Lo stesso comportamento di chi addossa alle doverose precauzioni sanitarie come le giustamente definisce don Alberto la colpa di rovinare il tessuto sociale suona a me come un alibi per la propria incapacità a vivere le stesse relazioni anche in contesti diversi o di emergenza. Pensiamo ad esempio a situazioni come guerre, o, più vicino a noi, di Paesi divisi da muri: non era forse l’esistenza del muro di Berlino un deterrente alla condivisione e alla relazione durato quasi 30 anni? Ricordiamo tutti le immagini delle persone che, nel momento esatto in cui gli eventi hanno portato forse fortuitamente alla sua caduta, si riversano in strada e vogliono vivere e festeggiare e ridere insieme. Quelle relazioni, che erano vere, non si sono fatte intimorire da un muro e dalla violenza che esso ha causato. Se le nostre non riescono a sopravvivere a un anno di doverose precauzioni sanitarie (che niente hanno a che fare con una dittatura o imposizione, parole che tristemente ho sentito e letto) le domande che ci dovremo porre sono ben altre, completamente slegate da qualsivoglia virus o lockdown. Beninteso, la situazione generale mette a dura prova molte persone, e non è assolutamente facile da sopportare; è proprio in queste situazioni che si vede e vedrà chi è in grado di avere relazioni vere e trovare modi per sostenere chi è in difficoltà anche quando ci sono ostacoli.
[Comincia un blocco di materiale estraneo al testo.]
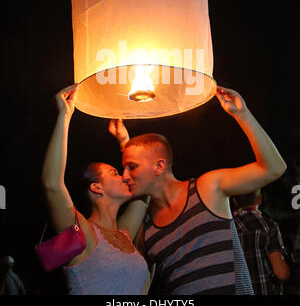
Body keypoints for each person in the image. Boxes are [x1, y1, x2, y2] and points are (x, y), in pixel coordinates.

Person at [111, 86, 287, 295]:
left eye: (132, 167)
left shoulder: (206, 189)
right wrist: (126, 145)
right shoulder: (147, 231)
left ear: (159, 166)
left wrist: (242, 114)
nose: (124, 175)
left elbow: (274, 168)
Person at [41, 83, 153, 295]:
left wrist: (125, 142)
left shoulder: (125, 233)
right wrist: (64, 117)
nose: (124, 176)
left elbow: (144, 188)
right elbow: (52, 184)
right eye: (115, 173)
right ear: (96, 187)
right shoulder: (81, 232)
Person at [231, 189, 290, 294]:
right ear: (259, 199)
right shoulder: (268, 226)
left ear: (235, 201)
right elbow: (281, 273)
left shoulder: (227, 228)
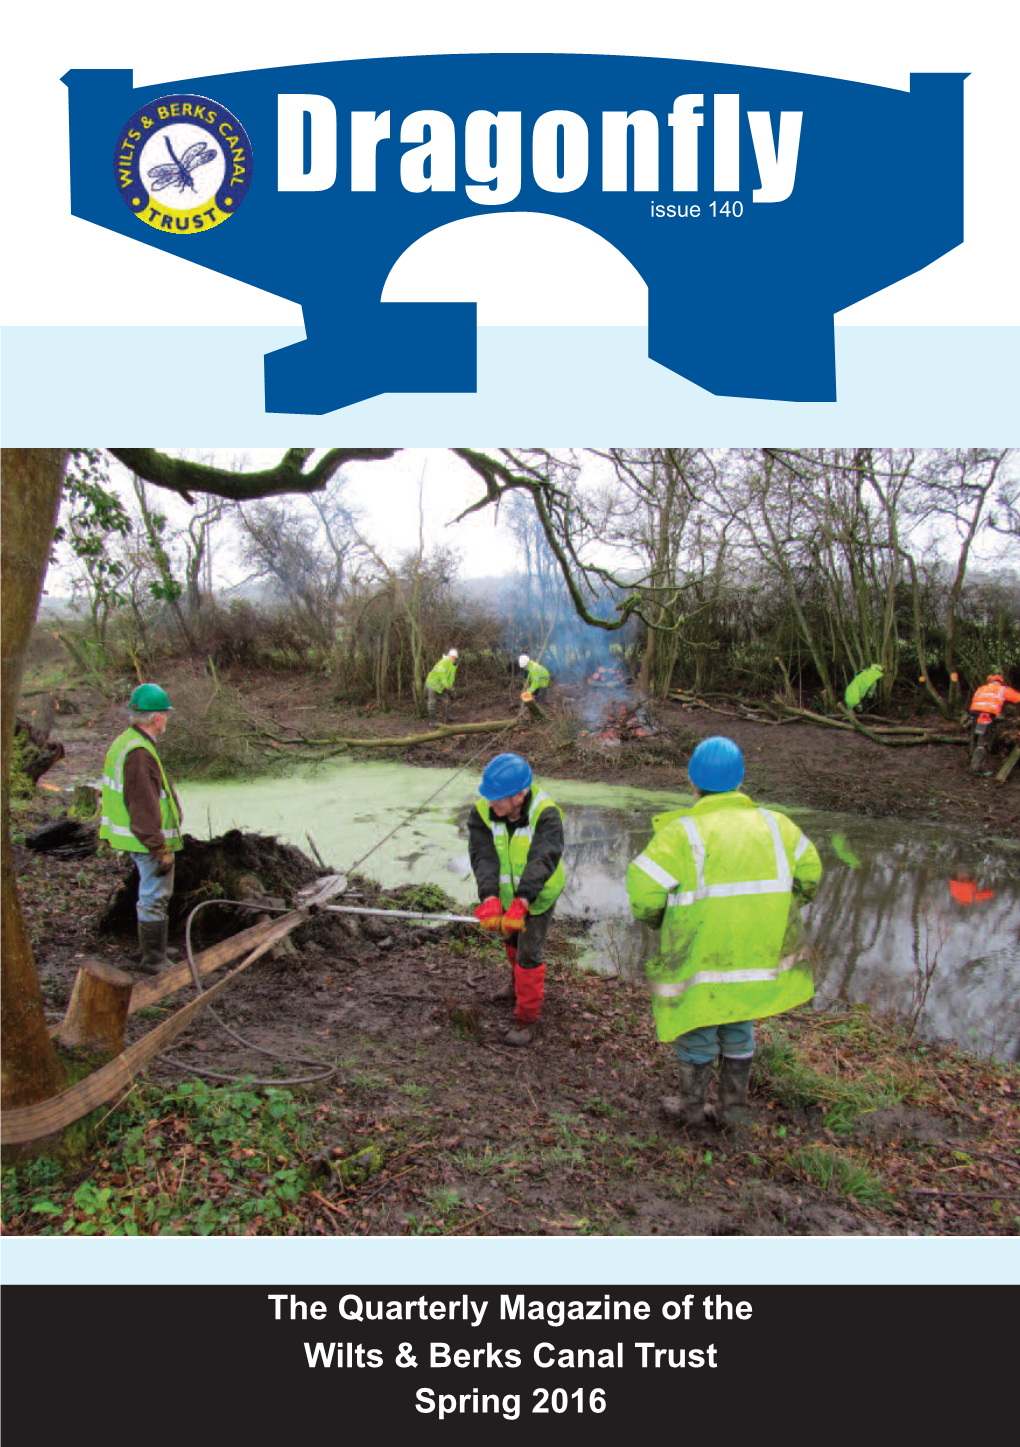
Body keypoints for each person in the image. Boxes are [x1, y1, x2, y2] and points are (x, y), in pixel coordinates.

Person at [627, 735, 822, 1127]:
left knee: (698, 1028)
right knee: (739, 1024)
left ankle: (692, 1110)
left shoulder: (681, 834)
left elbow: (644, 891)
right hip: (756, 955)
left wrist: (659, 921)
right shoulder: (776, 825)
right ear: (740, 779)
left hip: (700, 954)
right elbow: (810, 875)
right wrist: (778, 909)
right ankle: (733, 1112)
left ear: (692, 781)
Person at [468, 752, 565, 1046]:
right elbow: (483, 856)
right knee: (510, 942)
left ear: (520, 795)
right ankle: (514, 987)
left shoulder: (545, 813)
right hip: (506, 896)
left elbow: (542, 859)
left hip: (537, 896)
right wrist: (489, 897)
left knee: (528, 954)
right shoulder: (483, 813)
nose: (491, 804)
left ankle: (527, 1019)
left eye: (498, 798)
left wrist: (523, 901)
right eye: (489, 797)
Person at [99, 683, 184, 974]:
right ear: (157, 718)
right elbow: (143, 804)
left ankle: (156, 948)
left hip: (137, 838)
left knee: (152, 893)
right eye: (166, 715)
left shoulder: (128, 741)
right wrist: (159, 847)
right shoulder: (138, 752)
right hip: (146, 841)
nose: (167, 720)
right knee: (155, 896)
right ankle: (154, 959)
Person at [425, 647, 459, 724]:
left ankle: (448, 716)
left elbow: (450, 678)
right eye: (453, 657)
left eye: (455, 657)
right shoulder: (444, 662)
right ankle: (433, 720)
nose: (454, 659)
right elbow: (442, 675)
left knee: (446, 701)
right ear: (449, 656)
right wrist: (447, 686)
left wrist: (450, 688)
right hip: (432, 684)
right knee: (432, 702)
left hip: (441, 686)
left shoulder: (453, 665)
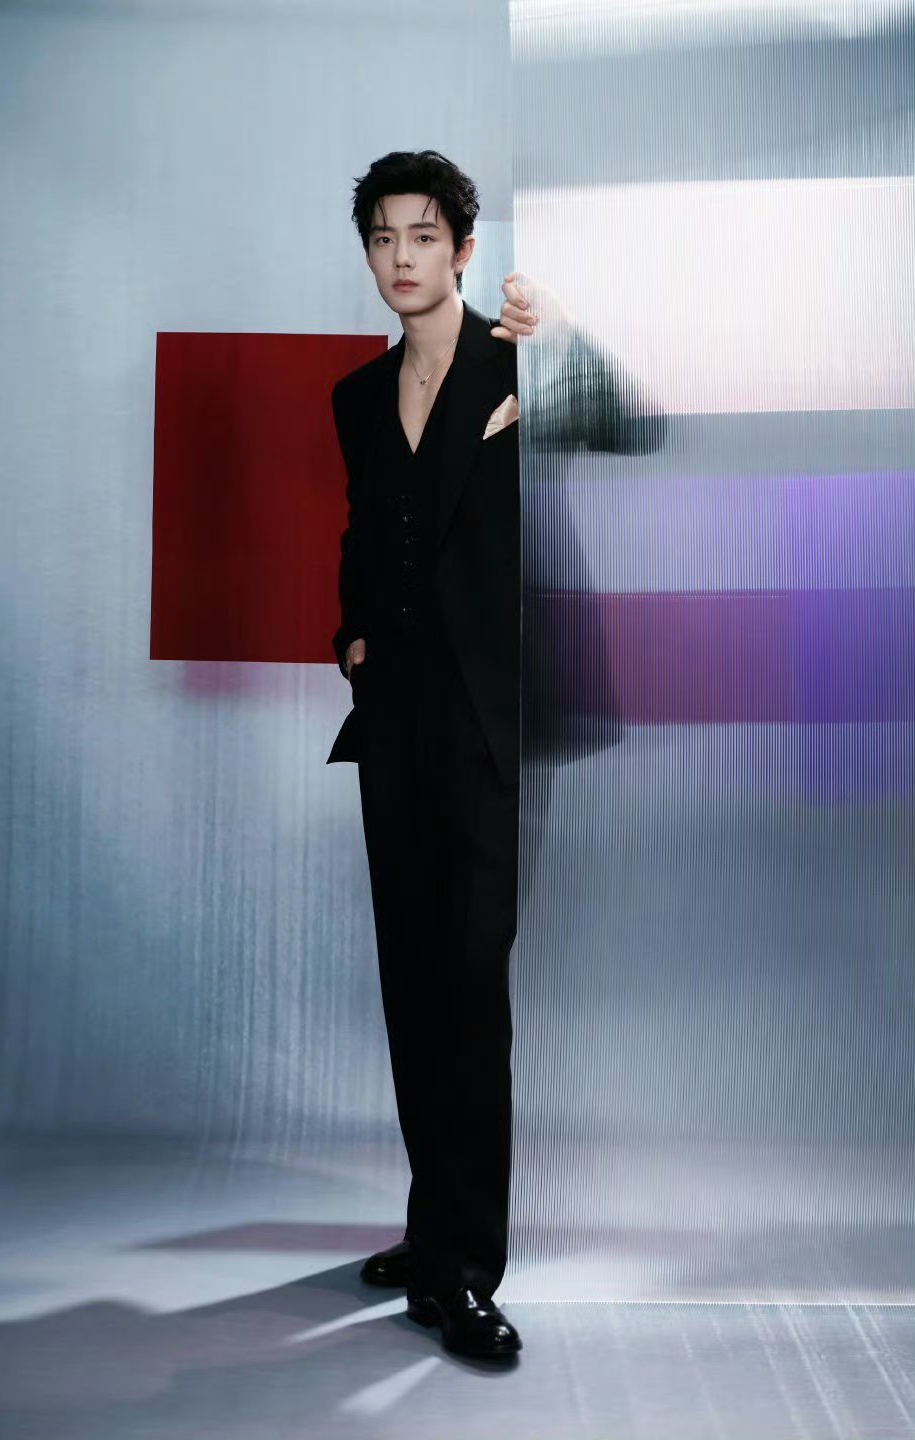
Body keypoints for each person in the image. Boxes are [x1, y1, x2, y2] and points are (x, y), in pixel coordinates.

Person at [326, 149, 665, 1359]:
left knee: (470, 994)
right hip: (393, 725)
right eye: (383, 237)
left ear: (463, 249)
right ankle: (433, 1232)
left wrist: (561, 335)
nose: (402, 257)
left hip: (490, 725)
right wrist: (351, 636)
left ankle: (463, 1268)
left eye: (424, 236)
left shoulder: (514, 358)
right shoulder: (356, 396)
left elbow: (640, 430)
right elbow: (369, 534)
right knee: (412, 988)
Diverso è a mio avviso il discorso che riguarda le relazioni più lontane, fra popoli, che si avvicinano di più alla sfera politica della solidarietà. Il sostegno alle zone povere del mondo è assolutamente auspicabile, come Angela Merkel ha tenuto a sottolineare. Allo stesso modo, credo anche che per favorire questo tipo di sostegno sia necessario che i paesi che hanno investito in tecnologia e ricerca per arrivare a trovare il vaccino debbano essere anche i primi a usufruirne, in modo da potersi concentrare meglio sulla distribuzione globale in un secondo momento. Per fare una semplice similitudine, ma utile per far capire il concetto, è simile alla situazione che si ha durante un viaggio in aereo nel quale si debba usare le maschere per l’ossigeno: “indossare la propria maschera prima di aiutare gli altri, bambini compresi”, altrimenti si rischia di non salvare proprio nessuno.